Parts of the exercise ▸
1 – According to the Ulleung Basin gas hydrate text, what lateral grid cell size was used when dividing the model area?
2 – Carry on the Ulleung Basin gas hydrate text, picking up right after its final sentence.

Text extract ▸
● ● ● ● ●
On the basis of the seismic interpretation, including changes in internal seismic facies and the identification of regional key horizons, the sedimentary success is subdivided into four seismic units: FA, FB, FC and FD (Figure 5). FA is the lowermost unit overlain by inferred BSR. The overall internal seismic facies of FA shows the high amplitude and parallel reflections with high continuity. In this unit, a dim spot that abruptly decreased the amplitude is observed between 140 and 153 mbsf (Figure 5). The sedimentary core recovered in the drilling site UBGH2-6 shows that FA is correlated to the interval in which the frequency and individual thickness of turbidite sand layers increase and to the high-resistivity response zone interpreted as a highly saturated gas hydrate-bearing zone [36]. The overlying units (FB, FC and FD) are characterized by relatively low-amplitude reflections with high continuity. These units are bounded by regionally well-stratified key horizons. These units are correlated to the interval in which the frequency and individual thickness of turbidite sand layers are decreased. Moreover, in the study area, two normal faults are observed at the southwestern part of site UBGH2-6 within 1 km in distance (Figure 5 and Figure 6). These faults in the vertical seismic profile cut the seismic units, including FA, FB, FC and FD, showing that these faults have been recently activated. The observed BSR in the seismic profile is cross-cutting these faults (Figure 5).
The geological model is built for the production simulation of gas hydrate in the Ulleung Basin. The model area is defined as a square of 5 km by 5 km in size centered on the site UBGH2-6, as shown in Figure 7. For the structural frame of this geological model, the present study uses the surfaces binding each seismic unit and two deep-seated faults (Figure 7). Zones within the model are consequently set as four zones, and the lowermost boundary is set as inferred BSR (Figure 7). In the gridding step, which laterally divides the modeling area, the lateral size (I and J direction) is defined as 100 m by 100 m, considering the bin size of the 3D seismic data and the lateral extension of deep turbidite, which are input data confining the horizontal resolution.
To reflect the geological information in the reservoir model, this study defines HBS and upscales the properties related with gas hydrate, such as gas hydrate saturation and porosity. Herein, the HBS is defined as a porous sedimentary layer including pore-filling gas hydrate. With regard to gas hydrate occurrence, the sedimentary succession highly concentrated with gas hydrate at site UBGH2-6 approximately ranges from 140 to 153 mbsf. This occurrence zone is correlated with the dimming zone in the FA unit. These individual HBS can be selected by using well log and core analysis. The cross-plot between the gas hydrate saturation and grain size shows linear correlation, and the gas hydrate-bearing porous layer has more than 18.8% in saturation [40]. On the basis of the cut-off value, we roughly identified HBS within vertical resolution of the calculated saturation. Compared with the sedimentary cores, we selected 14 HBS within the GHSZ. Thus, the reservoir model in this study is composed of 14 sand layers and 13 shale ones, as shown in Figure 8 [40]. The range of hydrate saturation is 38.8~86.2%. The overburden thickness is 140 m and the HBS thickness is 13 m.
● ● ● ● ●
Supplied entries ▸
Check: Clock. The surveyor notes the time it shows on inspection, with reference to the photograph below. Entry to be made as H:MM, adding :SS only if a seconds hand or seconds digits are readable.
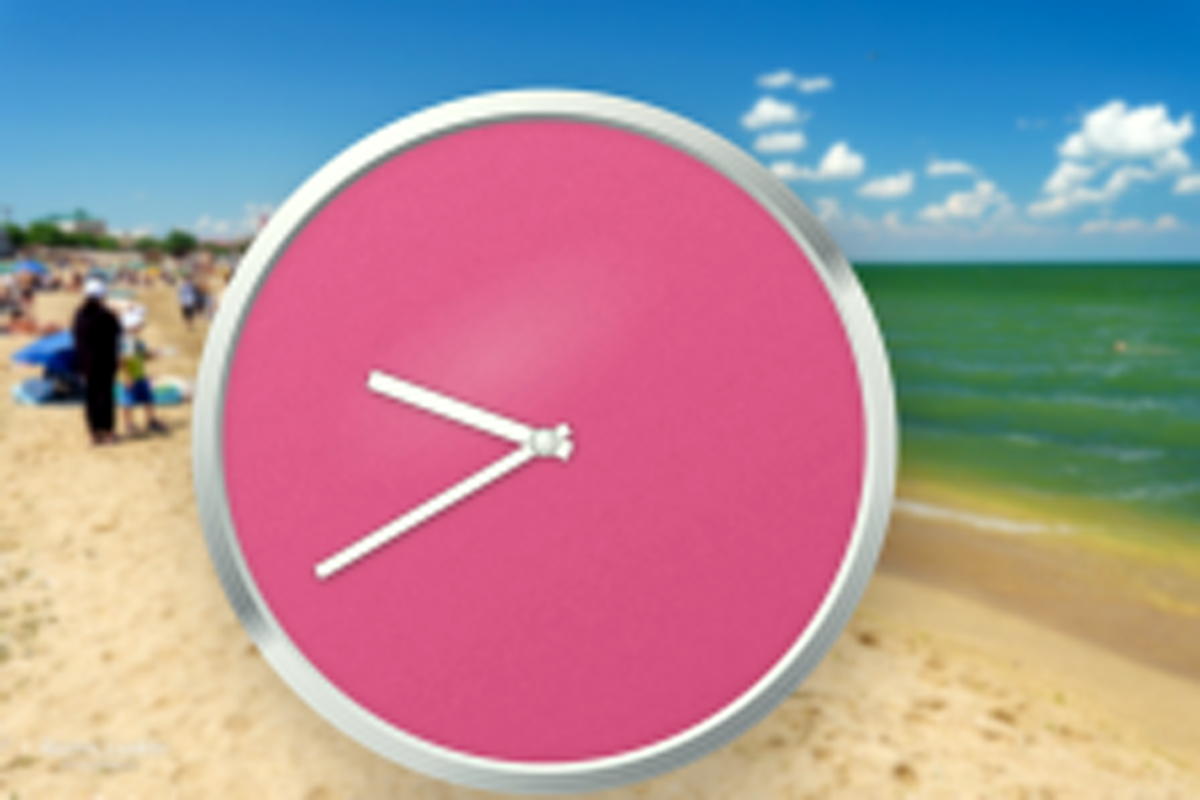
● ● ● ● ●
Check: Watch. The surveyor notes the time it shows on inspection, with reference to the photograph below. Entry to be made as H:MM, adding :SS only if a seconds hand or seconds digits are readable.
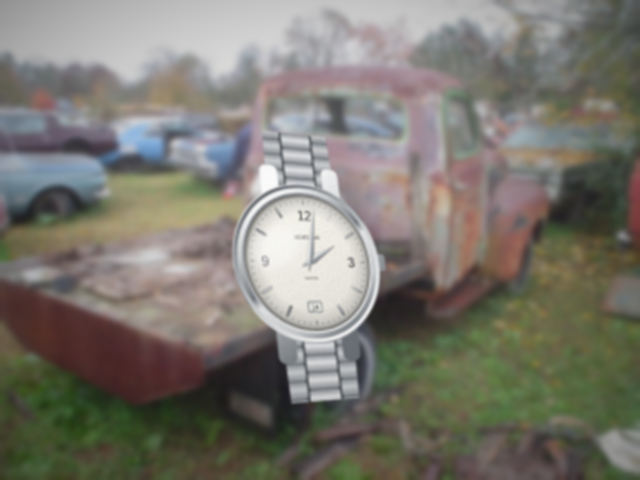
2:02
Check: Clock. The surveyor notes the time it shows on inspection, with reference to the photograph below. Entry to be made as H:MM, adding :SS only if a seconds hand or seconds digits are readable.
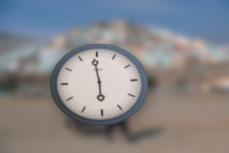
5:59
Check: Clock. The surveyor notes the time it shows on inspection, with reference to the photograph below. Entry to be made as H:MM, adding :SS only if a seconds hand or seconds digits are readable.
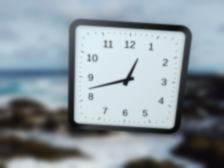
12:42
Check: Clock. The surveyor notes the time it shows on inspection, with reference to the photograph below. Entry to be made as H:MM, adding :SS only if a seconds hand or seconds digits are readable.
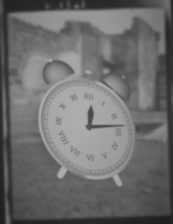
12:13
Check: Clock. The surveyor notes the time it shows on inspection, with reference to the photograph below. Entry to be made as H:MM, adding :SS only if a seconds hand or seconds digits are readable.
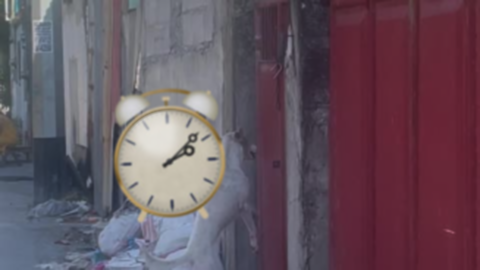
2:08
● ● ● ● ●
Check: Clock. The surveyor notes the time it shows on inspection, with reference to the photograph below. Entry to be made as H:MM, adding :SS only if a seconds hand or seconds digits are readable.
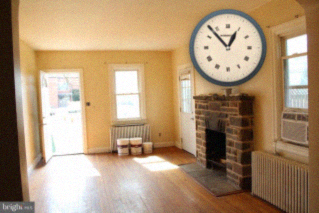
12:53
● ● ● ● ●
Answers by task ▸
1 – 100 m by 100 m

2 –
3. Reservoir Simulation Approach

3.1. Reservoir Simulator

In the simulation of gas hydrate production, many conditions, such as multiple components, phase transition and thermal and geomechanical response, should be considered, unlike in general oil and gas production simulation. Accordingly, the numerical simulator is of great significance. There are various numerical simulators for gas hydrate simulation, for example, TOUGH + HYDRATE of LBNL, STOMP-HYD of PNNL, MH-21 of NIAIST, HydrateResSim of LBNL and STARS of CMG [41]. These models have confirmed their accuracy and suitability through comparative studies by many researchers [42,43,44]. STARS, which is a commercial reservoir simulator with a thermal and geomechanical model, can describe hydrate reservoirs. This simulator includes the Kim–Bishnoi kinetic parameters that can describe heat of dissociation and hydrate thermodynamic stability, which is the core mechanism for hydrate simulation [45]. In this study, STARS 2009 version is utilized as the simulator of gas hydrate simulation to consider the geomechanical response and reservoir model on a large scale.

3.2. Reservoir Model

The reservoir model is set up using the developed geological model. Figure 9 shows the reservoir model in this study. The initial model is discretized into 50 × 47 × 58 = 136,300 gridblocks. This number of gridblocks is not too large for the general black oil simulation. However, the grid size in the I and J direction is 100 m in the original system. In the large grid size system, hydrate dissociation for the production of gas hydrate is not easily acquired because it is hard to lower the grid pressure. Most hydrate reservoir simulation studies using cylindrical systems have adopted very small grid size systems, especially near the production well. Accordingly, this model is cropped to 10 × 10 × 58 in order to prevent the number of grids becoming too large after the refinement of the reservoir model, with an example shown by the red line rectangle in Figure 9. Then, all of the grids are refined in the I and J direction. In particular, the grids near the production wells are very small, less than 1 m, to consider hydrate dissociation. The number of total grids in this system is 106 × 106 × 58 = 651,688. Due to the generally low permeability of the system and the relative abundance of clays, the well spacing is restricted to 500 m [46]. Therefore, four vertical production wells are located with 500 m well spacing.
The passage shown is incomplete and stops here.